De plus, je lui ai donné protection par ta parole. Par conséquent comment pourrai-je moi-même le tuer ? Sandjîvaka est donc de toute façon mon ami ; je n’ai -aucun ressentiment contre lui. Et l’on dit :
Ce Daitya qui tient de moi sa puissance ne doit pas périr par moi. L’arbre vénéneux même que l’on a fait croître, il n’est pas convenable de le couper soi-même.
Et ainsi :
Il ne faut pas dès le commencement accorder son affection à ceux qui ne sont pas affectionnés ; ou bien, si on la donne, il faut l’entretenir chaque jour. Renverser après avoir élevé, cela engendre la honte ; on n’a rien à craindre de la chute de ce qui est à terre.
Et ainsi :
Celui qui est bon envers ceux qui lui font du bien, quel mérite a-t-il dans sa bonté ? Celui qui est bon envers ceux qui lui font du mal, celui-là est appelé bon par les gens de bien.
Par conséquent, lors même qu’il aurait des intentions malveillantes, je ne dois pas faire acte d’hostilité contre lui. — Sire, dit Damanaka, ce n’est pas le devoir d’un roi de pardonner même à celui qui a des intentions malveillantes.
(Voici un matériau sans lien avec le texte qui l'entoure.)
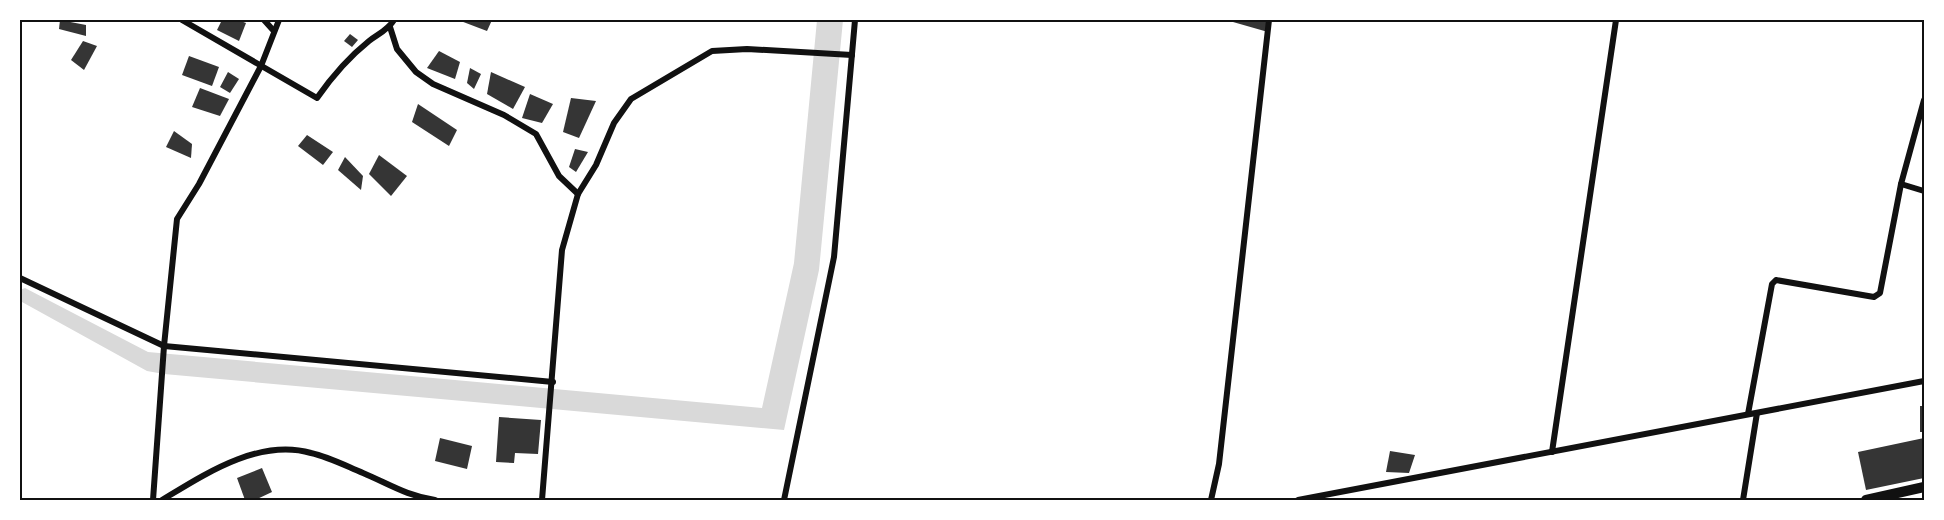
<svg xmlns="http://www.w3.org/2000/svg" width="1944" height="520" viewBox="0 0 1944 520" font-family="'Open Sans',sans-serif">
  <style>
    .water { fill: #d9d9d9 }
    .building { fill: #353535 }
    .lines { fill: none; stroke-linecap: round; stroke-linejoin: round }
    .minor { stroke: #111; stroke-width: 6 }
    .secondary { stroke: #111; stroke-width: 10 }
    .neatline { fill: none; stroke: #111; stroke-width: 2 }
  </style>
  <rect width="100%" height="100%" fill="#fff"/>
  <path class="water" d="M817 20H843L819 270 784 430 164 374 147 371 22 302 20 290 25 288 148 352 762 408 794 263Z"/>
  <g class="building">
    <path d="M60 20 86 25V36L59 29Z"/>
    <path d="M222 20H238L246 23 239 41 217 30Z"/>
    <path d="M458 20H492L487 31Z"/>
    <path d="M1226 20H1269L1268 32Z"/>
    <path d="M350 34 358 40 352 47 344 41Z"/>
    <path d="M83 41 97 46 84 70 71 60Z"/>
    <path d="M439 51 460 62 455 79 427 68Z"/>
    <path d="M189 56 219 67 212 86 182 75Z"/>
    <path d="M470 68 481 74 474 89 467 83Z"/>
    <path d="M228 72 239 79 230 93 220 87Z"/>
    <path d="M491 72 525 87 513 109 487 94Z"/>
    <path d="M200 88 229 99 220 116 192 107Z"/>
    <path d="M530 94 553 104 542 123 522 118Z"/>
    <path d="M571 98 596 101 579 138 563 132Z"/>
    <path d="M418 104 457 130 449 146 412 122Z"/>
    <path d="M174 131 192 144 191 158 166 147Z"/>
    <path d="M307 135 333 152 323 165 298 146Z"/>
    <path d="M575 149 588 152 576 172 569 167Z"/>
    <path d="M379 155 407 176 391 196 369 174Z"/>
    <path d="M345 157 363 176 361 190 338 170Z"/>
    <rect x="1920" y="406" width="4" height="26"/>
    <path d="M499 417 541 420 538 454 515 453 514 463 496 462Z"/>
    <path d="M440 438 472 446 467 469 435 461Z"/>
    <path d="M1924 438V478L1866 490 1858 452Z"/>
    <path d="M1390 451 1415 455 1409 473 1386 472Z"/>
    <path d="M262 468 272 492 255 500H245L237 478Z"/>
  </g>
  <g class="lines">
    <g class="minor">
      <path d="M182 20 317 98C331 78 349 57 369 41 378 34 388 30 394 20"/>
      <path d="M264 20 273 30"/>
      <path d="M390 27 397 49 416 72 433 84 504 115 536 134 559 176 578 194"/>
      <path d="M1901 184 1924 191"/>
      <path d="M20 278 164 346 553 382"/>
      <path d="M1748 414 1772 284 1776 280 1874 297 1880 293 1901 184 1924 100"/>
      <path d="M1552 452 1616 20"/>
      <path d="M153 500 164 346 177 219 199 184 261 66 279 20"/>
      <path d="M162 500C205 474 259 438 311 453 329 457 346 466 363 473 389 484 407 496 435 500"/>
      <path d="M542 500 562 250 578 194 596 165 614 123 631 99 712 51 747 49 852 55"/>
      <path d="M784 500 834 257 855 20"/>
      <path d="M1211 500 1219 464 1269 20"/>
      <path d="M1298 500 1924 381"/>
      <path d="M1743 500 1757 413"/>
    </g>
    <path class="secondary" d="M1866 500 1924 487"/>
  </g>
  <rect width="1944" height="520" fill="none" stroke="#ffffff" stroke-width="42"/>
  <rect x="21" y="21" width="1902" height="478" class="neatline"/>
</svg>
Et l’on dit :
Celui qui ne tue pas un serviteur aussi riche que lui, aussi puissant que lui, intelligent, résolu et s’emparant de la moitié de la souveraineté, est tué.
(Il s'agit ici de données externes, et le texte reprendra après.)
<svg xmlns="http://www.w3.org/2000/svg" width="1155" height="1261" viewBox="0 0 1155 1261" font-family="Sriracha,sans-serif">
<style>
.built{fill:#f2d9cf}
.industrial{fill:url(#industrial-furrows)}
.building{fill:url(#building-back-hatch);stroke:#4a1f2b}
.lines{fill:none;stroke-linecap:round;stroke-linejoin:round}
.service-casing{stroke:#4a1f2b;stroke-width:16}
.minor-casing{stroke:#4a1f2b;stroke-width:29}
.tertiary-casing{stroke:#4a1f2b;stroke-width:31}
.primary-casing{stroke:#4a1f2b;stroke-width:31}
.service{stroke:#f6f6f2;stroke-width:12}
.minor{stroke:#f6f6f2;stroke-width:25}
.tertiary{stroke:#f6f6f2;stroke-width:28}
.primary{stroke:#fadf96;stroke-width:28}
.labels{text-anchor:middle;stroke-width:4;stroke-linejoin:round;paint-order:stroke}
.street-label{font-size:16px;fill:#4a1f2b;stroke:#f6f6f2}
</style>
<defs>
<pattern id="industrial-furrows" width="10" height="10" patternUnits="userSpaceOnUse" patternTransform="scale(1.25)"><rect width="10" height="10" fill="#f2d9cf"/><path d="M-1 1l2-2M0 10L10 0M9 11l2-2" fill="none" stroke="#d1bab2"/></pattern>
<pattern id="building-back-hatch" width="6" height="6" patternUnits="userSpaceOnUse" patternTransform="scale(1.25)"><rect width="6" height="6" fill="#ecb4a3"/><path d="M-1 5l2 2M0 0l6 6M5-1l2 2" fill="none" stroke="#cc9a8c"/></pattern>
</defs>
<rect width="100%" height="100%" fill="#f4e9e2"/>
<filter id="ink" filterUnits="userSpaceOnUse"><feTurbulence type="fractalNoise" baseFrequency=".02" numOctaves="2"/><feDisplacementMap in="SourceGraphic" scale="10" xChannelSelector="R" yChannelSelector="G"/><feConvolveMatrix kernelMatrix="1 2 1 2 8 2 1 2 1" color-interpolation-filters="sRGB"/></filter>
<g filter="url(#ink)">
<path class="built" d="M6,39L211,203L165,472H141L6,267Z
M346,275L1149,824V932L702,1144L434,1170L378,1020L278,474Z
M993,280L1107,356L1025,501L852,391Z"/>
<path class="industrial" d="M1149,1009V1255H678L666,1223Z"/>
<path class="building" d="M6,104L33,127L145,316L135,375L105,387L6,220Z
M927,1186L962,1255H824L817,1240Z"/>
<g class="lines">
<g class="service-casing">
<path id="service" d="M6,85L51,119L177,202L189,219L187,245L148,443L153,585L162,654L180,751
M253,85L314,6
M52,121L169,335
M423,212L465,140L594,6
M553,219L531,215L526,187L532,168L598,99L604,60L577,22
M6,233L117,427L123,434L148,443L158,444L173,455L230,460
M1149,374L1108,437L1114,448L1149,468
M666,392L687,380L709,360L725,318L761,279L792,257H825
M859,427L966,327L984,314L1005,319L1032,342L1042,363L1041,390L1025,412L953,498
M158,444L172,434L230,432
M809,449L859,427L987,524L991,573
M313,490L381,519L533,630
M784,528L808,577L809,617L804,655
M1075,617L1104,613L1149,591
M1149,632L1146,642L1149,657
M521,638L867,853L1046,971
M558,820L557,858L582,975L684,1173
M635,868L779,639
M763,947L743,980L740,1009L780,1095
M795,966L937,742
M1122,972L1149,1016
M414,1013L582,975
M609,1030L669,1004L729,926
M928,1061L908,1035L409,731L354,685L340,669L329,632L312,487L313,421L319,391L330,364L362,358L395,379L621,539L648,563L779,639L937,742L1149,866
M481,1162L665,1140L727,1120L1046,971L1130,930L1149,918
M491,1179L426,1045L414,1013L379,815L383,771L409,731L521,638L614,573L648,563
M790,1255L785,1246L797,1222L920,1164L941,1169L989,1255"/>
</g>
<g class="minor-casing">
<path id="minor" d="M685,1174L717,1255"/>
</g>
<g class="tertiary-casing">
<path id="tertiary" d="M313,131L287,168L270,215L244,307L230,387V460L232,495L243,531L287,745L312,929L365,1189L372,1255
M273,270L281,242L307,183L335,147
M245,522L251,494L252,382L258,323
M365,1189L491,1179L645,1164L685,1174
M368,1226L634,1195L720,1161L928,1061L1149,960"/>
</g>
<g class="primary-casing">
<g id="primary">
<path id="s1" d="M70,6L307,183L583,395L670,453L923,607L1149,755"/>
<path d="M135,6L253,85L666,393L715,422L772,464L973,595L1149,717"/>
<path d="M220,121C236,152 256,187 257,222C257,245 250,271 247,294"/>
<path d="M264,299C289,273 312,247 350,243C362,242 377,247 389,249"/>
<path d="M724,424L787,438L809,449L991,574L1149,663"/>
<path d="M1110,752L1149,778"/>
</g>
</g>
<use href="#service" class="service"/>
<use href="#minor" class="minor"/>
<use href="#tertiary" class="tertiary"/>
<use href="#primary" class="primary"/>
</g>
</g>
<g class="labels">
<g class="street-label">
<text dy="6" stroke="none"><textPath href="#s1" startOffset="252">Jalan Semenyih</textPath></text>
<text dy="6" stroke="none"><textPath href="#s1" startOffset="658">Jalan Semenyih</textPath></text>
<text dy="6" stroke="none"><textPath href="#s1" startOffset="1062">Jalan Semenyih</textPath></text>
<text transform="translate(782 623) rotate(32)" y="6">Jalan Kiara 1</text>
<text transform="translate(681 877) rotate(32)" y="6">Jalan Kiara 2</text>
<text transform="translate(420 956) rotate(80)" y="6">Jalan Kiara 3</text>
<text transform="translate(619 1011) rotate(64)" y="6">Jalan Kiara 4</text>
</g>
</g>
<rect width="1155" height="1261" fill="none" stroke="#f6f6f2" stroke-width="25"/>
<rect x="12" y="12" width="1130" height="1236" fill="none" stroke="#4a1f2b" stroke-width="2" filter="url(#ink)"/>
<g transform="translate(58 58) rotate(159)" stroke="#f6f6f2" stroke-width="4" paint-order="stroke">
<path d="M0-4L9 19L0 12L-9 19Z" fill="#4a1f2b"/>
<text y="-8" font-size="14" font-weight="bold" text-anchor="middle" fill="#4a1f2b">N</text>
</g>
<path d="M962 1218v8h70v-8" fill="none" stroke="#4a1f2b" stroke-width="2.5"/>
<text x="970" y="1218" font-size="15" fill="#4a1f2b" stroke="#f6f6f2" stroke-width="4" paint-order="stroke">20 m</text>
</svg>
En outre, par suite de votre amitié avec lui vous avez négligé tous les devoirs de roi. Par suite de votre négligence des devoirs de roi, tous vos serviteurs n’ont plus d’attachement pour vous. Car Sandjîvaka est un mangeur d’herbe ; vous et vos sujets vous êtes mangeurs de viande. Votre naturel même, si vous persistez dans cette conduite, paraît comme détourné du meurtre. Comment donc, si vous ne prenez aucune peine, vos sujets mangeront-ils de la viande ? En conséquence tous vos serviteurs mangeurs de viande vous abandonneront, vous qui n’en avez pas, et ils iront dans une autre forêt. Ensuite vous vous perdrez par votre liaison avec ce taureau, et vous n’irez plus jamais à la chasse. Et l’on dit :
Tels sont les serviteurs qui le servent et tels sont ceux qu’il aime, tel devient l’homme : cela n’est jamais douteux.
Et ainsi :
De l’eau qui est sur un fer chaud on ne connaît pas seulement le nom ; cette même eau, quand elle repose sur la feuille du lotus, brille sous forme de perle ; lorsque sous l’étoile Swâti elle tombe dans le ventre d’une huître à perle de l’Océan, elle devient perle : ordinairement, la plus haute, la moyenne ou la plus basse qualité résulte de la société que l’on fréquente.
Et ainsi :
Par la faute de la fréquentation des méchants les bons changent : à cause de sa liaison avec Douryodhana, Bhîchma alla voler une vache.
Pour cette raison les gens respectables évitent toute liaison avec les gens méprisables. Et l’on dit :
Il ne faut pas donner asile à celui dont on ne connaît pas le caractère. Par la faute d’une puce Mandavisarpinî fut tué.